§ Task to carry out: Would you repeat each line below exactly, without the pictures?
================================
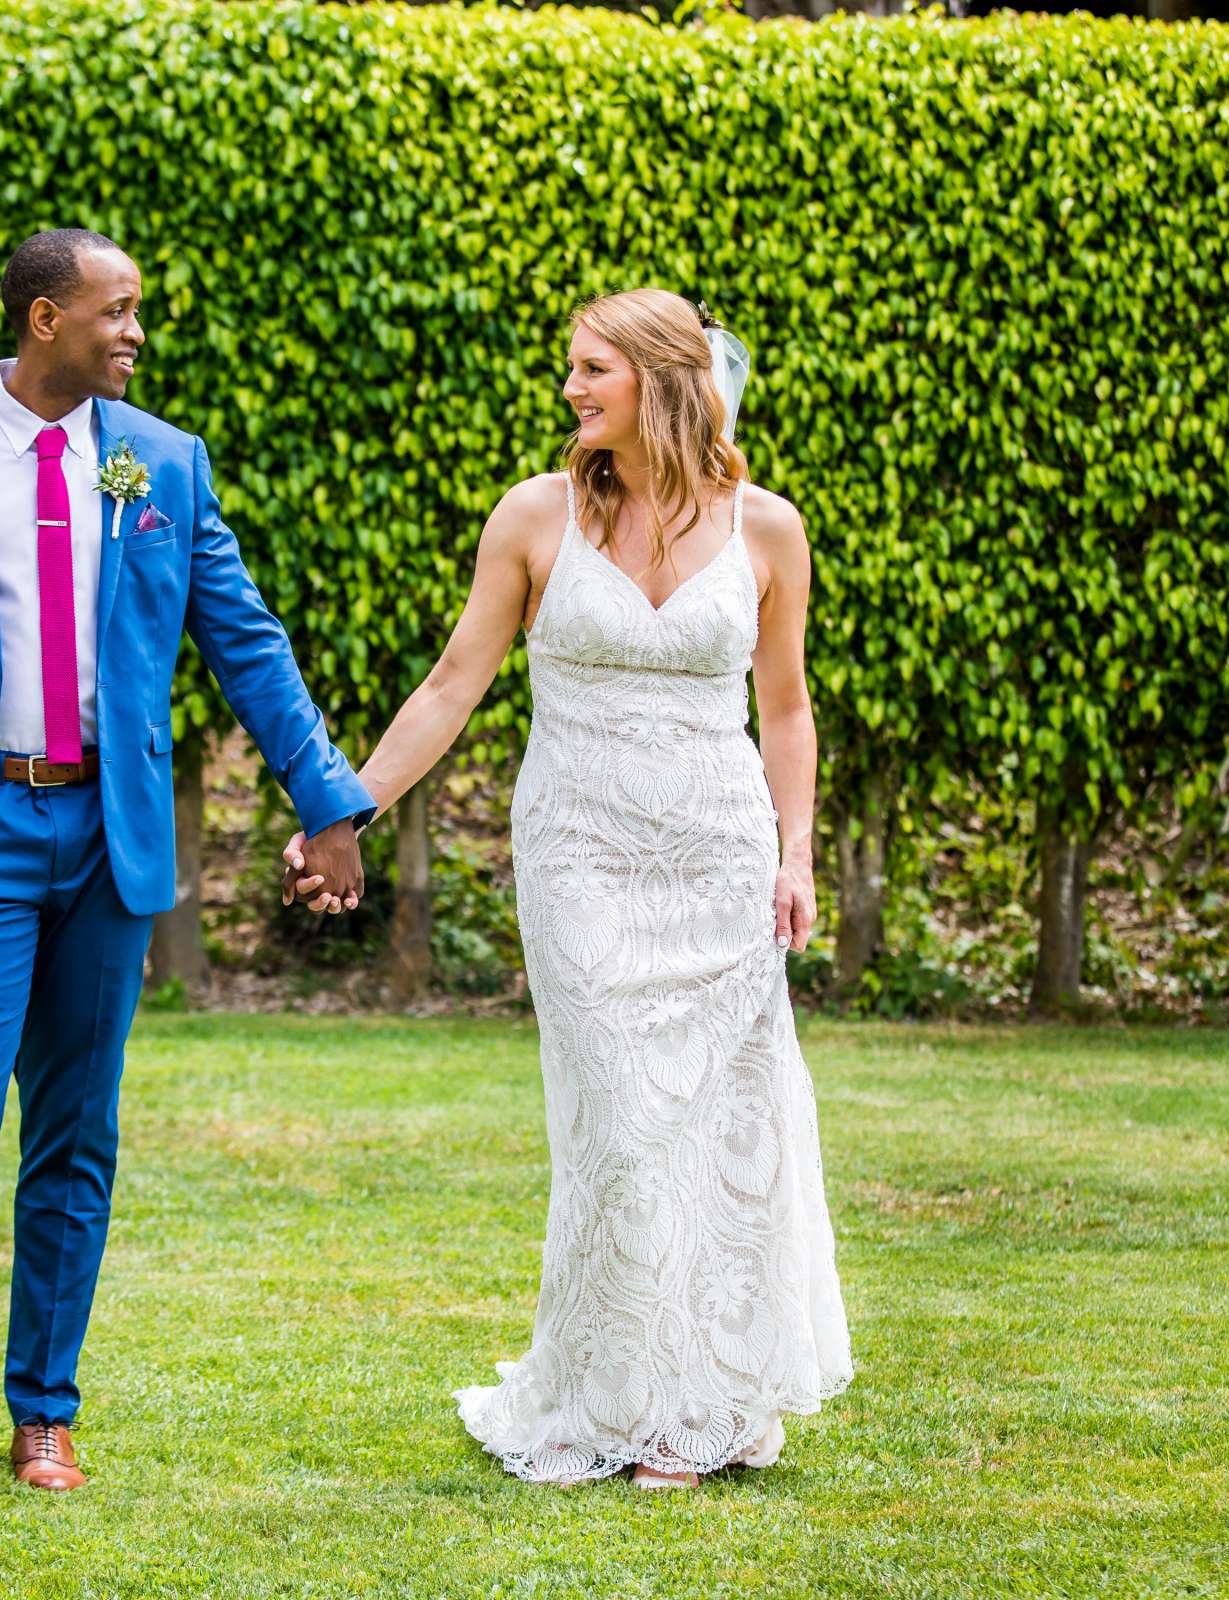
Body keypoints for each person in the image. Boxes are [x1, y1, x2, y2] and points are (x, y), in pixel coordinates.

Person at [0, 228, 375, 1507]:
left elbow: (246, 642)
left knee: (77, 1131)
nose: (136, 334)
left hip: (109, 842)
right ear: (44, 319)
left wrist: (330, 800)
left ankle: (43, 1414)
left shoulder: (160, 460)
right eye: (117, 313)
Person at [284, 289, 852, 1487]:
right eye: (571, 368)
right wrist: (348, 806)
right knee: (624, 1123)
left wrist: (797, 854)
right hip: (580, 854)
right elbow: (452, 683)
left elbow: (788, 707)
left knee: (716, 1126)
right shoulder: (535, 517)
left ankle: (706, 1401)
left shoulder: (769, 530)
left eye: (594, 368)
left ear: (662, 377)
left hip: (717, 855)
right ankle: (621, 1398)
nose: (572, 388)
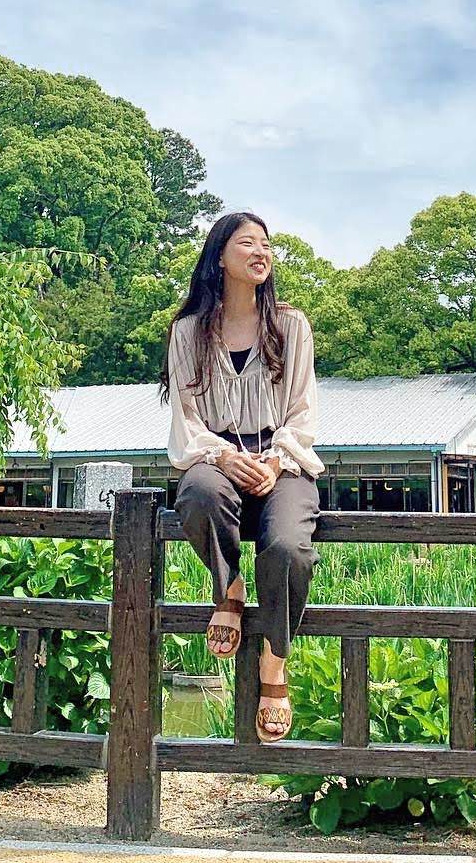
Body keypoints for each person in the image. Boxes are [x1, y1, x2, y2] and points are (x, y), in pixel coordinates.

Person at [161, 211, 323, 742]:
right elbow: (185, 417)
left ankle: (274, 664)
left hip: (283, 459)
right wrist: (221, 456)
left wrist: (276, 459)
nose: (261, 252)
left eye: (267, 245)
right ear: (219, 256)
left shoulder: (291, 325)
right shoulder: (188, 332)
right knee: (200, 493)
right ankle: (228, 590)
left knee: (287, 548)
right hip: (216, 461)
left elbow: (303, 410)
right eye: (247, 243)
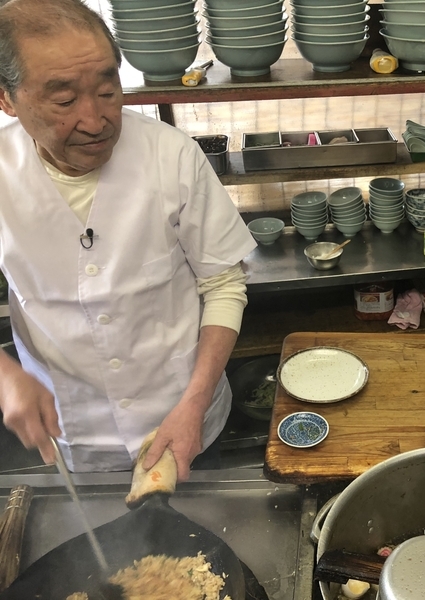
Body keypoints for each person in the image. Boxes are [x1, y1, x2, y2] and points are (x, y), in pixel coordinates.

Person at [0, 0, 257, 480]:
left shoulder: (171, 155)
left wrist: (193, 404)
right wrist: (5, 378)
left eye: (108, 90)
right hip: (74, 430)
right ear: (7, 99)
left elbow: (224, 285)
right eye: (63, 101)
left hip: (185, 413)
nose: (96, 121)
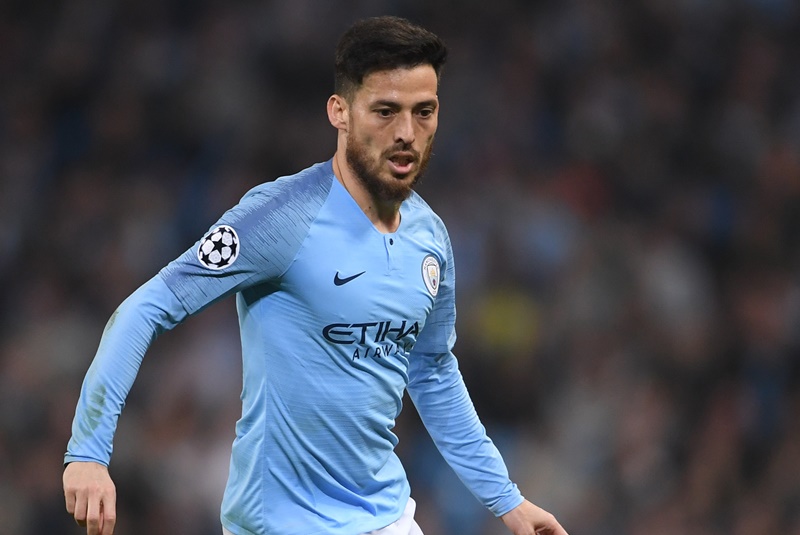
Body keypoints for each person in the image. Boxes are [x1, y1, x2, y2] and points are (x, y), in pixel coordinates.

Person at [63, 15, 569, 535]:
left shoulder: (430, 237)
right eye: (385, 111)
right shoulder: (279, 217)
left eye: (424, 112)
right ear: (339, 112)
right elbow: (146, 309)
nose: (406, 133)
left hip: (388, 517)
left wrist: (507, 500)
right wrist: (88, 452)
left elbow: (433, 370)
================================
§ Solution for this exercise:
Body keypoints for each person in the image. Boxes are [x1, y1, x2, y2] and points are (x, y), in pixel coordinates.

Person at [0, 228, 375, 1507]:
left elbow: (246, 642)
left knee: (77, 1131)
nose: (136, 334)
left hip: (109, 842)
right ear: (44, 319)
left wrist: (330, 800)
left ankle: (43, 1414)
left shoulder: (160, 460)
right eye: (117, 313)
Person at [284, 289, 852, 1487]:
right eye: (571, 368)
right wrist: (348, 806)
right knee: (624, 1123)
left wrist: (797, 854)
right hip: (580, 854)
right elbow: (452, 683)
left elbow: (788, 707)
left knee: (716, 1126)
right shoulder: (535, 517)
left ankle: (706, 1401)
left shoulder: (769, 530)
left eye: (594, 368)
left ear: (662, 377)
left hip: (717, 855)
right ankle: (621, 1398)
nose: (572, 388)
Body keypoints for each person in the image. Boxes are [x1, y1, x2, y2] and points are (x, y), in pixel coordinates.

Person at [161, 211, 323, 742]:
right elbow: (185, 417)
left ankle: (274, 664)
left hip: (283, 459)
right wrist: (221, 456)
left wrist: (276, 459)
nose: (261, 252)
left eye: (267, 245)
right ear: (219, 256)
left shoulder: (291, 325)
right shoulder: (188, 332)
right knee: (200, 493)
right ankle: (228, 590)
left knee: (287, 548)
right hip: (216, 461)
left elbow: (303, 410)
right eye: (247, 243)
Body keypoints for each person in the image. Boxes are [x1, y1, x2, y2] and points are (x, y), in pixel coordinates.

Person at [0, 0, 257, 480]:
left shoulder: (171, 155)
left wrist: (193, 404)
right wrist: (5, 378)
left eye: (108, 90)
right hip: (74, 430)
right ear: (7, 99)
left elbow: (224, 285)
right eye: (63, 101)
left hip: (185, 413)
nose: (96, 121)
Body keypoints for each person in the image. Boxes are [x1, y1, x2, y2] and points are (x, y), in pixel coordinates.

Person at [63, 15, 569, 535]:
left shoulder: (430, 237)
right eye: (385, 111)
right shoulder: (279, 217)
left eye: (424, 112)
right ear: (339, 112)
right elbow: (146, 309)
nose: (406, 133)
left hip: (388, 517)
left wrist: (507, 500)
right wrist: (88, 452)
left elbow: (433, 370)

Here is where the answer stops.